Menurut proyeksi, larangan tersebut dapat menyebabkan UKM kehilangan lebih dari US$1 miliar atau sekitar Rp dan kreator hampir US$300 juta atau sekitar Rp hanya dalam satu bulan pertama penerapannya. Kehilangan tersebut tidak hanya memengaruhi ekonomi lokal tetapi juga membatasi akses pengguna terhadap konten yang beragam.

Larangan tersebut tidak hanya berdampak pada pelaku usaha di AS, tetapi juga pada bisnis internasional yang menargetkan pasar Amerika. Merek kosmetik asal Korea dan China, yang sebagian besar konsumennya adalah Gen Z, diperkirakan akan kehilangan akses ke salah satu pasar terbesar mereka. Dampak domino ini menunjukkan bagaimana keputusan pemerintah AS dapat memengaruhi ekosistem bisnis global.

Langkah TikTok Melawan Larangan

TikTok tidak tinggal diam menghadapi ancaman ini. Perusahaan telah mengajukan gugatan hukum dan permohonan darurat ke Mahkamah Agung AS. Shou Zi Chew, CEO TikTok, menegaskan bahwa larangan ini melanggar kebebasan berekspresi dan suara pengguna yang dilindungi oleh Amandemen Pertama Konstitusi AS.

Namun, posisi ByteDance menjadi rumit karena aturan ekspor dari pemerintah China membatasi transaksi yang melibatkan teknologi tertentu, sehingga menyulitkan proses penjualan TikTok kepada perusahaan non-Cina.

Organisasi seperti Electronic Frontier Foundation (EFF) menyebut larangan ini sebagai pembatasan aliran informasi yang bebas dan tidak demokratis. Keputusan ini dianggap dapat menciptakan preseden buruk bagi platform digital lain di masa depan.
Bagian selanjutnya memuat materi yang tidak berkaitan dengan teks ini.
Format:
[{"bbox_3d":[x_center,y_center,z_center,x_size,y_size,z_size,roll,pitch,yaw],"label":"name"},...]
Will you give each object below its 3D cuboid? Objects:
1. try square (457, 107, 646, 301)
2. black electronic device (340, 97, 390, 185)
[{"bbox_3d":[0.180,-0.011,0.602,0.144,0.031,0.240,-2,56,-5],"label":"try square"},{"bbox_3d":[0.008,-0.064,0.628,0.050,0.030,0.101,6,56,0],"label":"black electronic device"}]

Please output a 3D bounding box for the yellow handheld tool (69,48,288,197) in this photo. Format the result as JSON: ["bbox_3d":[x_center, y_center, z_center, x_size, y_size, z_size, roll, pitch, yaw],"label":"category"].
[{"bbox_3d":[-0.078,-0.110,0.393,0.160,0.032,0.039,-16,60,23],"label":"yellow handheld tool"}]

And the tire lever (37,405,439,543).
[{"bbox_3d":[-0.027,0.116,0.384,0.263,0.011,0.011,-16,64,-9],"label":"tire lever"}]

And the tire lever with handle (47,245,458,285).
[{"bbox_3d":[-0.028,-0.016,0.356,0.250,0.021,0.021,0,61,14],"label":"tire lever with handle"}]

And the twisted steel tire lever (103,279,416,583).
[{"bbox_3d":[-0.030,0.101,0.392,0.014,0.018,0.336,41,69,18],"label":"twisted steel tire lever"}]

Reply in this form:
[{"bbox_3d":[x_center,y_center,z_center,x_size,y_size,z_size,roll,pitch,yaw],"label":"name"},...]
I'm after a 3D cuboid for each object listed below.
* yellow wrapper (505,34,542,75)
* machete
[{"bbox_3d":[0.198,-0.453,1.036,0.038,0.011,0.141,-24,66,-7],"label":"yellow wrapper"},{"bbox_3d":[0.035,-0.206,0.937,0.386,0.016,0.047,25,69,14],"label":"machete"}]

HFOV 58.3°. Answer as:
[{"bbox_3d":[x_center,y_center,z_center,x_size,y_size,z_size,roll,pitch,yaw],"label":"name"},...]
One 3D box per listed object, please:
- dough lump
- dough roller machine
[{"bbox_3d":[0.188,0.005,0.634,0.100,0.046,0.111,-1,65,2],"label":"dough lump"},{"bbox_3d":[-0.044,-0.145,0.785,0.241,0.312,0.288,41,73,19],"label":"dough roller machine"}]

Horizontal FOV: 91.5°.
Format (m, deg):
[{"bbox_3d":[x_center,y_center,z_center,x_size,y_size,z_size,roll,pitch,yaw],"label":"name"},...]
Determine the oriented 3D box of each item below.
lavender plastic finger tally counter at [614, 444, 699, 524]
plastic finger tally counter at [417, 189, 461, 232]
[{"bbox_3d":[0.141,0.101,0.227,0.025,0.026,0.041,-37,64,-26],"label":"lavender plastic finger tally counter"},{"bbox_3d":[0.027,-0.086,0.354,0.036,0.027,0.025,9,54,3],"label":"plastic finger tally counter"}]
Di sisi lain, mantan Presiden Donald Trump, yang selama masa jabatan pertamanya mengeluarkan perintah eksekutif untuk membatasi TikTok, diproyeksikan akan memainkan peran penting dalam menentukan nasib platform ini. Trump, yang baru saja terpilih kembali sebagai presiden, telah menjanjikan langkah untuk menyelamatkan TikTok, meski arah kebijakan tersebut masih belum jelas.

TikTok telah menghadapi tantangan serupa sebelumnya. Pada 2020, Microsoft menyatakan kesiapannya membeli TikTok, tetapi transaksi tersebut tidak terealisasi karena berbagai alasan teknis dan politik. Kini, dengan tenggat waktu 19 Januari 2025 yang semakin dekat, opsi untuk menyelamatkan operasional TikTok di AS semakin terbatas.

Dengan semua ketidakpastian yang ada, masa depan TikTok di AS masih berada di ujung tanduk. Jika larangan ini tetap berlaku, Amerika akan kehilangan salah satu platform digital paling dinamis yang telah membantu jutaan bisnis dan kreator meraih kesuksesan.

Sementara itu, masyarakat global akan terus memantau bagaimana keputusan ini memengaruhi lanskap digital dan ekonomi. Apakah TikTok akan mampu bertahan, atau apakah larangan ini menjadi akhir dari babak penting dalam sejarah media sosial? Waktu yang akan menjawabnya.